03 August 2024 In the context of amalgamation, especially when dealing with accounting treatments for liquidation expenses and goodwill, understanding the correct accounting treatment is crucial. Let’s break down the logic and accounting practices involved:

### **1. Understanding Liquidation Expenses and Goodwill**

**a) Liquidation Expenses:**
- **Nature of Expense:** Liquidation expenses are costs associated with the process of winding up the affairs of the company being acquired or amalgamated. These expenses include costs like legal fees, settlement of creditors, and other administrative costs related to the dissolution of the company.

**b) Goodwill:**
- **Nature of Goodwill:** Goodwill is an intangible asset that arises when a company acquires another company for more than its fair market value. It represents the excess of purchase consideration over the net assets acquired.

### **2. Accounting Treatment for Liquidation Expenses**

**a) Treatment as Goodwill:**
- **Why Liquidation Expenses are Treated as Goodwill:** According to accounting standards (particularly AS-14 for amalgamation), liquidation expenses are generally considered part of the overall cost of acquiring the business. However, in practice, these expenses are not always included in the purchase consideration directly but rather treated as part of the acquisition cost that contributes to the calculation of goodwill.

**b) Entry in Books:**
- **Accounting Entry:** When the transferee company pays for liquidation expenses, the accounting entry typically would be:
```plaintext
Goodwill A/c......Dr.
To Bank A/c
```
This entry reflects that the costs associated with the liquidation process are capitalized as part of the goodwill. The rationale is that these expenses are incurred to complete the acquisition and hence are absorbed into the goodwill calculation.

### **3. Why Not Included in Purchase Consideration Directly?**

**a) Purchase Consideration vs. Goodwill:**
- **Purchase Consideration:** This is the total amount paid by the transferee company to acquire the target company’s shares or assets.
- **Goodwill Calculation:** When calculating goodwill, the purchase consideration is compared against the net identifiable assets acquired.

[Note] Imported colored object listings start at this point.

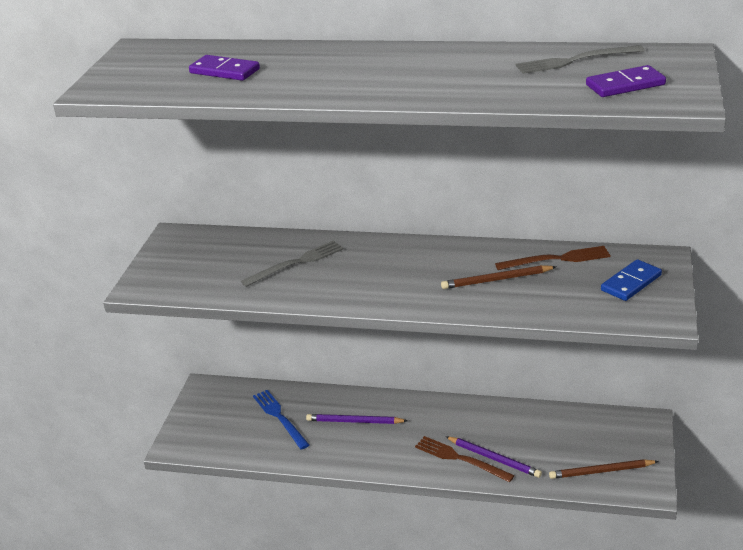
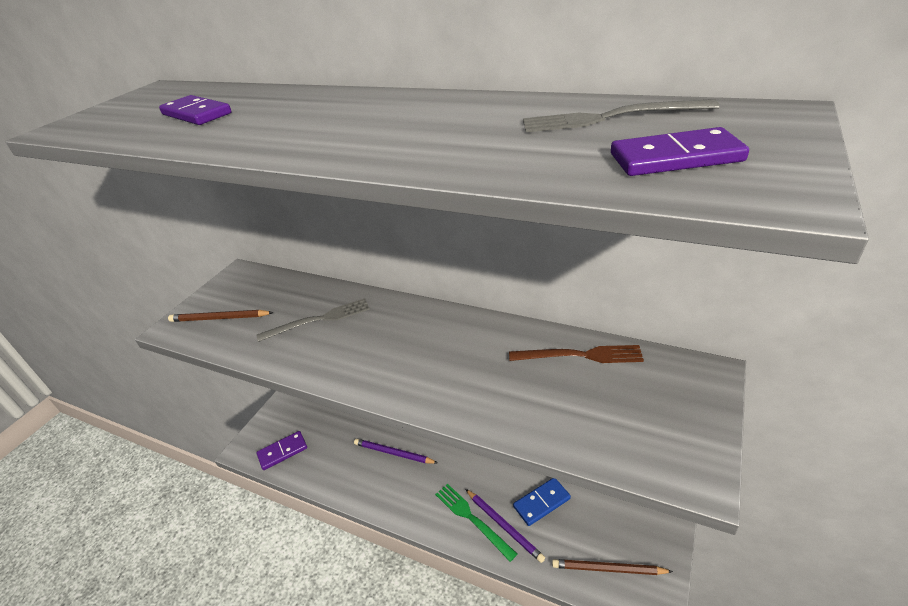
camera: 15 degrees right, 5 degrees up
blue fork [253,390,309,449] -> none
brown fork [415,436,515,482] -> green fork [435,484,517,562]
brown pencil [441,265,556,289] -> brown pencil moved to [168,310,274,322]
blue domino [601,259,662,301] -> blue domino moved to [513,478,571,526]
none -> purple domino [256,431,307,470]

Any excess purchase consideration over the net assets is recorded as goodwill.

**b) Exclusion from Direct Purchase Consideration:**
- **Nature of Expenses:** Liquidation expenses are often viewed as part of the cost of the acquisition process but not directly part of the purchase consideration. Instead, they are added to the goodwill to reflect the total cost of acquiring and integrating the target company.

### **4. Accounting Standards and Guidelines**

**a) AS-14 (Accounting Standard 14):**
- **Amalgamation Accounting:** AS-14 provides guidelines on how to account for amalgamations. It specifies that all expenses incurred to effectuate the amalgamation are included in the cost of acquisition, which ultimately affects the calculation of goodwill.

**b) No Direct Reference to Liquidation Expenses in AS-14:**
- **Interpretation:** While AS-14 might not explicitly detail the treatment of liquidation expenses, the general practice is to include such costs in the goodwill calculation because they are part of the acquisition process.

### **5. Conclusion**

**a) Rationale for Treatment:**
- **Accounting Practice:** Liquidation expenses are capitalized as part of goodwill because they are integral to the acquisition process. These expenses are not part of the direct purchase consideration but are incurred to complete the transaction.

**b) Recommended Practice:**
- **Goodwill Accounting:** Ensure that all expenses related to the acquisition, including liquidation expenses, are appropriately accounted for in the goodwill calculation. This reflects the total cost incurred to achieve the amalgamation and ensures accurate financial reporting.

For further detailed understanding, you might refer to textbooks on advanced accounting, specific case studies on amalgamation, or practical guidance provided by professional accounting bodies.